Basically, children need the experience of feeling these emotions and practice tolerating them to develop self-control and emotional intelligence.
Increasing your child’s emotional intelligence
Because emotional intelligence appears to be such a strong predictor of success, researchers have looked at how caregivers can encourage its development. Specifically, John Gottman observed how parents respond to their children’s emotions in an effort to understand how emotional intelligence develops. He found that parents respond to children’s emotions one of four possible ways:
Dismissing parents see children’s emotions as unimportant and attempt to eliminate them quickly, often through the use of distraction.
Disapproving parents see negative emotions as something to be squashed, usually through punishment.
Laissez-faire parents accept all emotions from child, but fail to help the child solve problems or put limits on appropriate behaviors.
Emotion coaching parents value negative emotions, are not impatient with a child’s expression of them, and use emotional experience as an opportunity for bonding by offering guidance through labeling emotions and problem-solving the issue at hand.
Gottman’s research shows children of parents who emotion coach are physically healthier, do better in school, and get along better with friends. Emotion coaching parents followed five basic steps to help their children with emotions. Sometimes this can take a great deal of time. Gottman found that emotion coaching parents only followed all five steps 20-25 percent of the time, suggesting there is no need for guilt as no parent can complete this process all the time. The five steps are:
Step 1: Be aware of your child’s emotions.

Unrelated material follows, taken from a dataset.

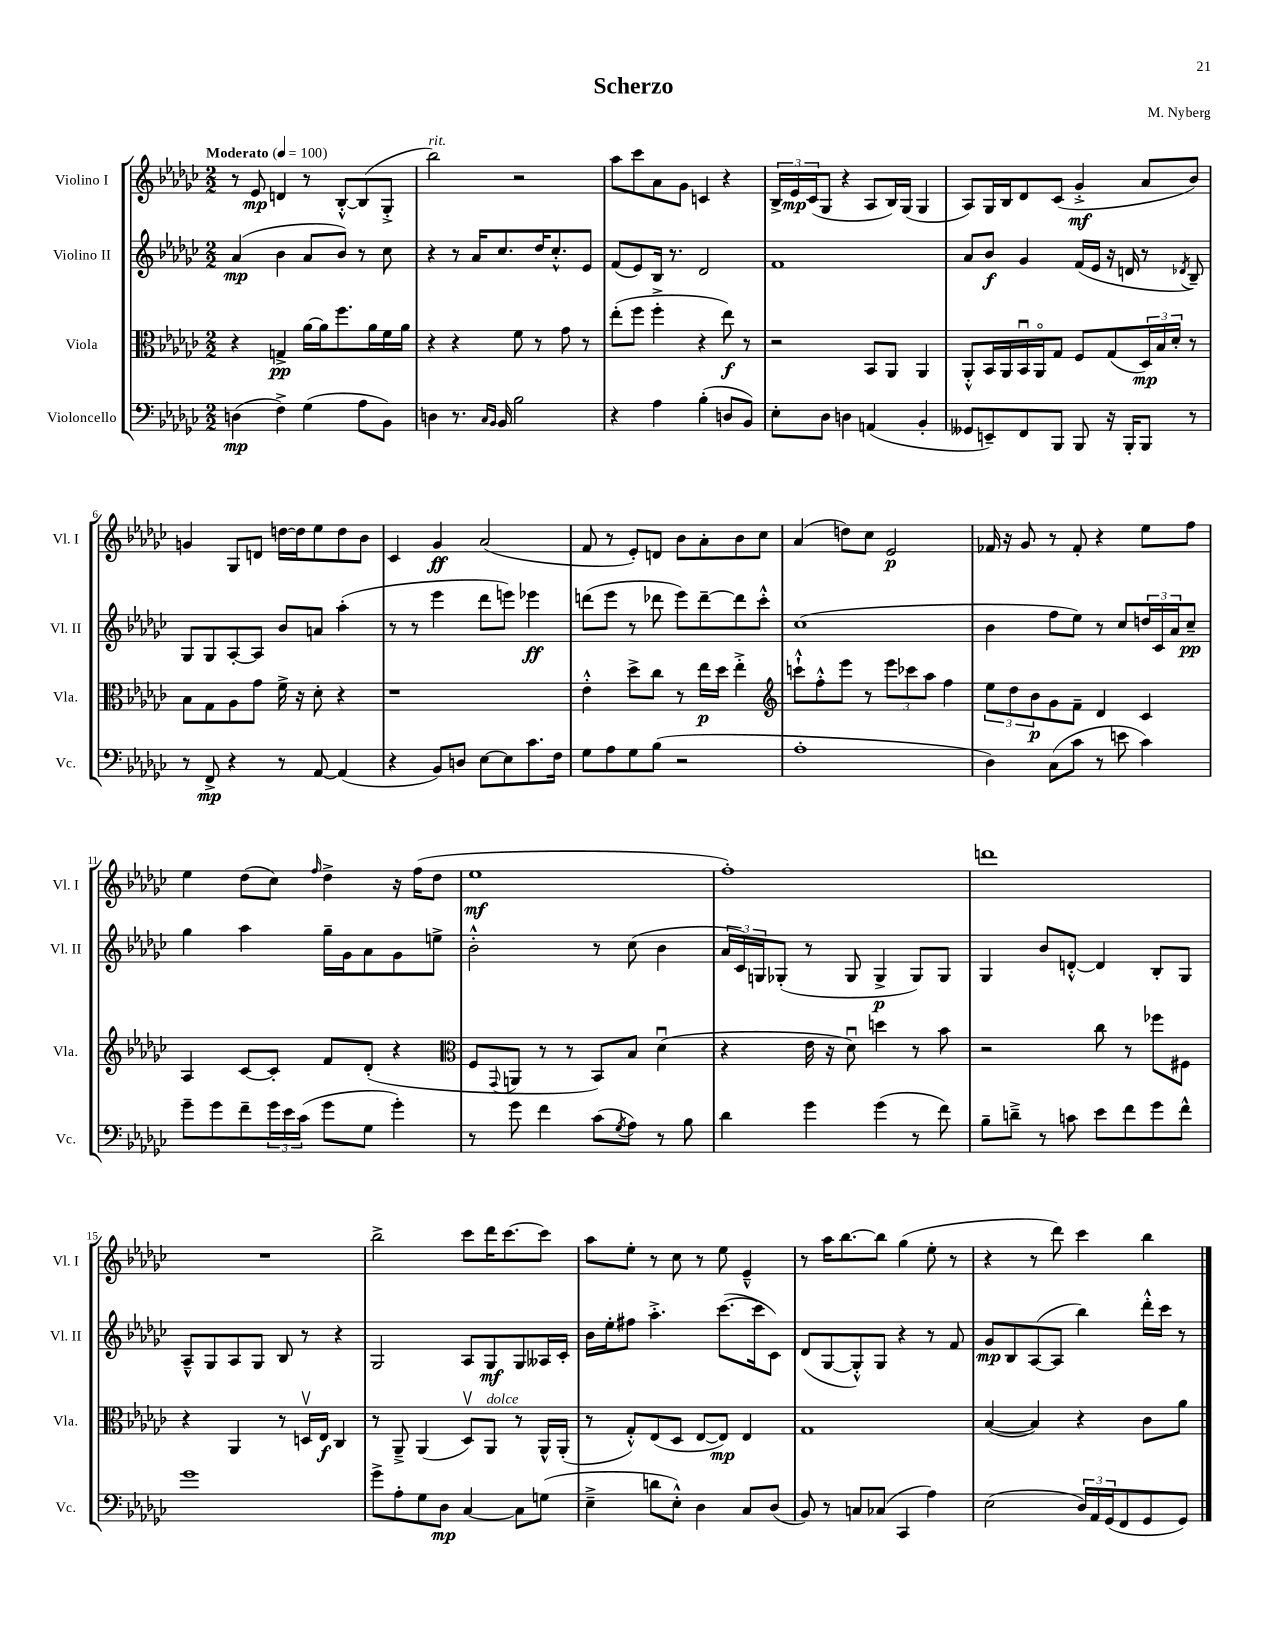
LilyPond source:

Parents who emotion coach are aware of their own feelings and sensitive to the emotions present in their children. They do not require their child to amp up their emotional expression for the feelings to be acknowledged.
Step 2: See emotions as an opportunity for connection and teaching.
Children’s emotions are not an inconvenience or a challenge. They are an opportunity to connect with your child and coach them through a challenging feeling.
Step 3: Listen and validate the feelings.
Give your child your full attention while you listen to their emotional expression. Reflect back what you hear, thus telling your child you understand what they’re seeing and experiencing.
Step 4: Label their emotions.
After you have fully listened, help your child develop an awareness of and vocabulary for their emotional expression.
Step 5: Help your child problem-solve with limits.
All emotions are acceptable but all behaviors are not
. Help your child cope with his or her emotions by developing problem-solving skills. Limit the expression to appropriate behaviors. This involves helping your child set goals and generating solutions to reach those goals.
Sometimes the steps of emotion coaching may go relatively quickly. Other times, these steps may take a great deal of time. Patience will be key. If the problem is big, all five steps don’t have to be completed in one interaction.
Nurture yourself the way you would your child
In this time when emotions are running high, nurture yourself the way you would your child. Allow yourself to first feel the feelings, as all feelings serve a purpose. If you’re feeling sadness, you may need some time for reflection. If you’re feeling anger, you may want to involve yourself in ways to protect your rights and interests in the future.
Walking through the steps of emotion coaching for yourself, when you’re ready to do so, is a first step in allowing yourself to be an emotionally intelligent being who is successfully meets your goals. After you have an understanding of your own feelings and goals, you can begin the process of emotion-coaching for your child.